Chef d’atelier dans la soierie, à Lyon, au début de la monarchie de Juillet et journaliste.

Il appartenait au Devoir mutuel, association des chefs d’atelier de la Croix-Rousse. On le disait aussi de sentiments bonapartistes.
Élu par l’assemblée générale des chefs d’atelier de la Croix-Rousse, le 8 octobre 1831, à la « Commission improvisée », puis, le 13, vice-président de la Commission centrale des Chefs d’atelier, auprès de Bouvery, qui en était le président, il participa activement à l’élaboration du tarif dont la mise en application entraîna la crise de novembre.

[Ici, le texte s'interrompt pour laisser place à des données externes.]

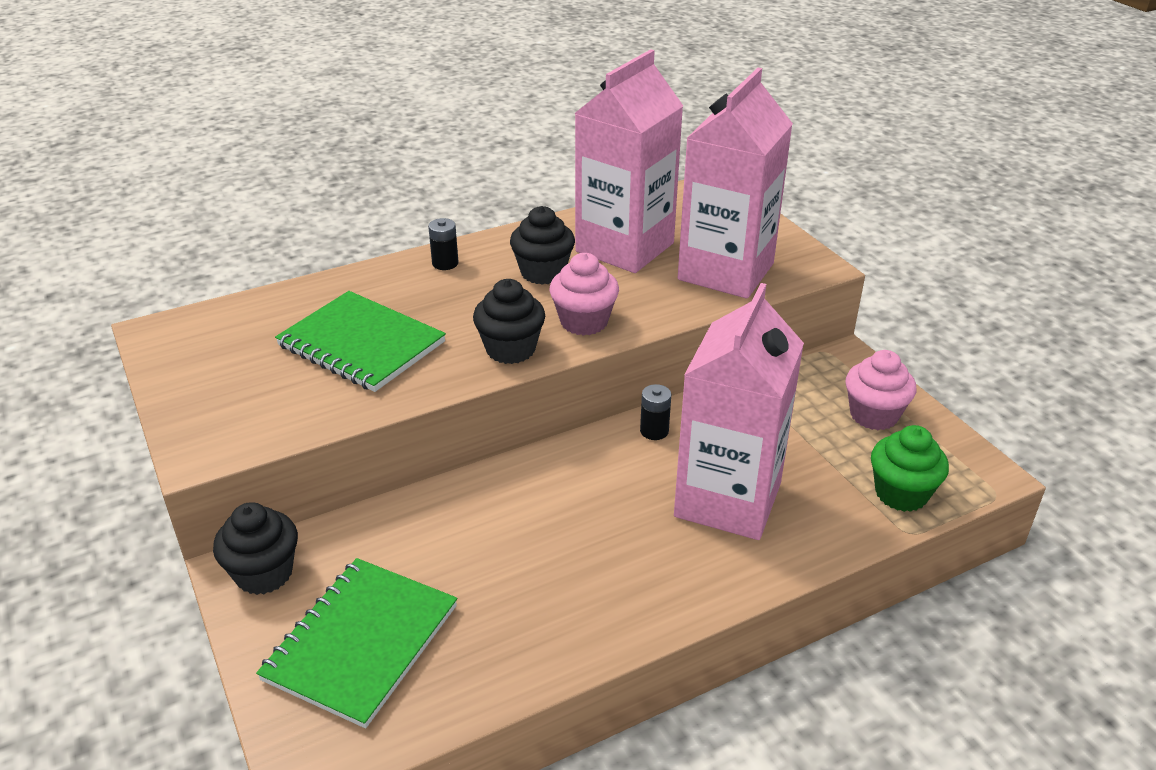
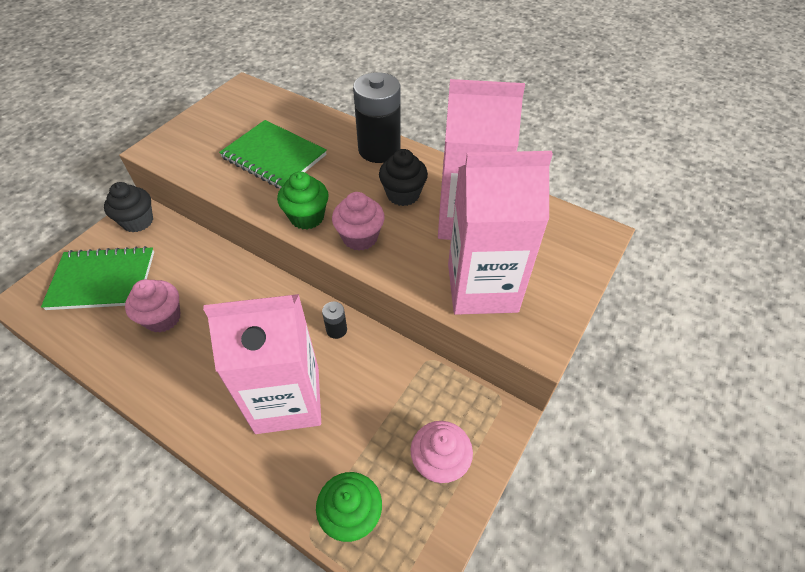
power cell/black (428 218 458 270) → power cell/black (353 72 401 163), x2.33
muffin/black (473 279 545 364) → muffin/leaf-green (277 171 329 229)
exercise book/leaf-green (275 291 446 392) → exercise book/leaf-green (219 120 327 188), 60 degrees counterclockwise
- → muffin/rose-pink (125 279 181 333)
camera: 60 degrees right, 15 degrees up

Fondateur de L’Écho de la Fabrique, le 30 octobre 1831, il travailla à la direction du journal jusqu’en mai 1832. En octobre 1833, c’est à la création de L’Écho des Travailleurs qu’il participa. Son influence fut grande encore, bien que, depuis janvier 1833, ses adversaires aient réussi à empêcher sa réélection au conseil des prud’hommes.

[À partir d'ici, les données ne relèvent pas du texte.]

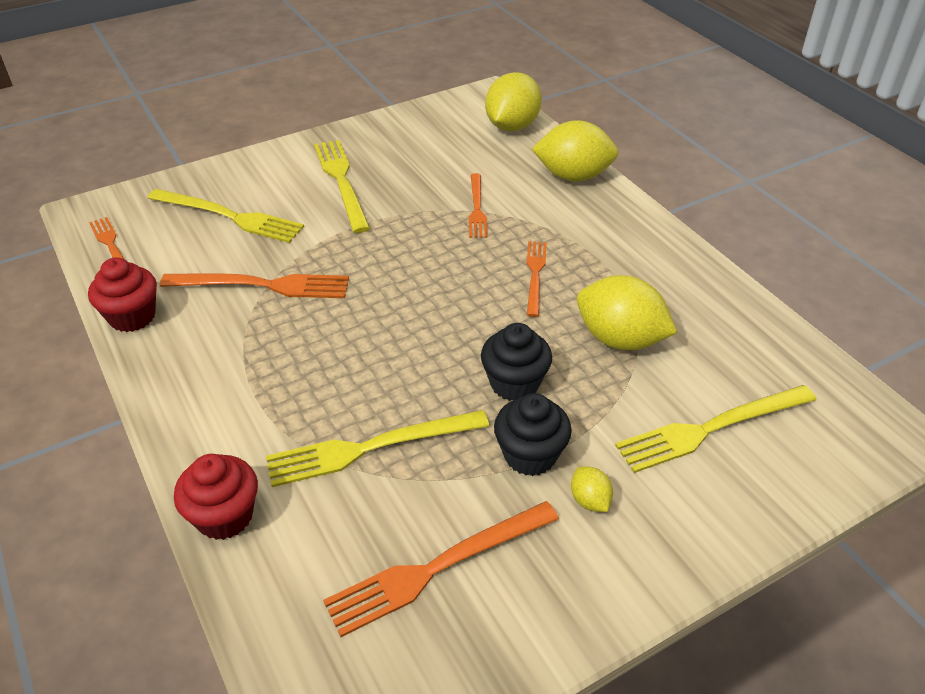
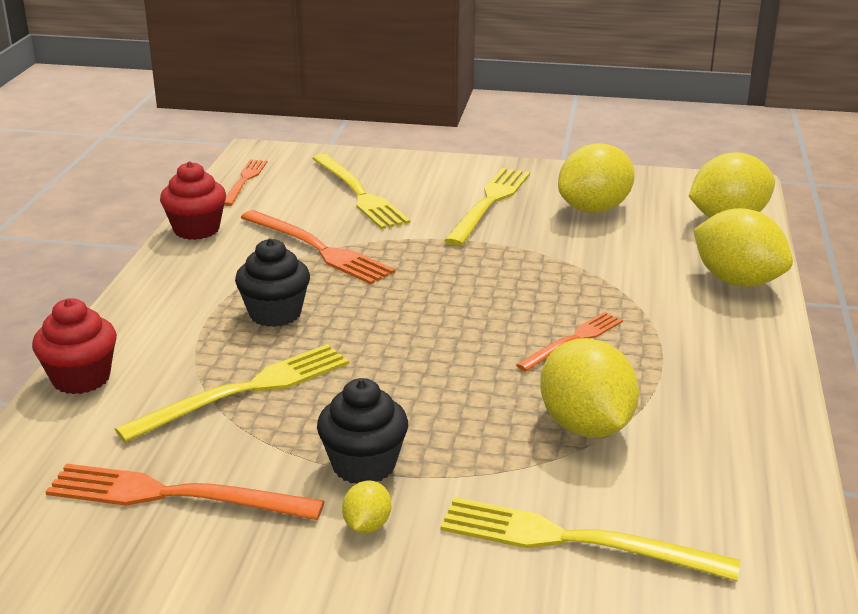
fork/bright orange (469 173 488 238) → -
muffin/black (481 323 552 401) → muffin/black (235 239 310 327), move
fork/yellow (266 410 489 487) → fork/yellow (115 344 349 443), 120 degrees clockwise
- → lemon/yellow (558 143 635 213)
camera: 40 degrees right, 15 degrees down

Journaliste de talent, dont les articles sont tous dans les deux feuilles ci-dessus nommées, Falconnet fut compromis dans l’insurrection d’avril 1834, comme il l’avait été dans l’insurrection de 1831. Voir Berger*, Bouvery*, Drivon frères*, Romand Jean-Claude*, Vidal Antoine*

Pour citer cet article :
https://maitron.fr/spip.php?article30753, notice FALCONNET , version mise en ligne le 20 février 2009, dernière modification le 19 août 2021.

SOURCES : Cour des pairs. Affaire d’avril 1834, Paris, Dépôt central de la Librairie, 1835. — Fernand Rude, Le Mouvement ouvrier à Lyon de 1827 à 1832, Paris, 1944, p. 305 et sq.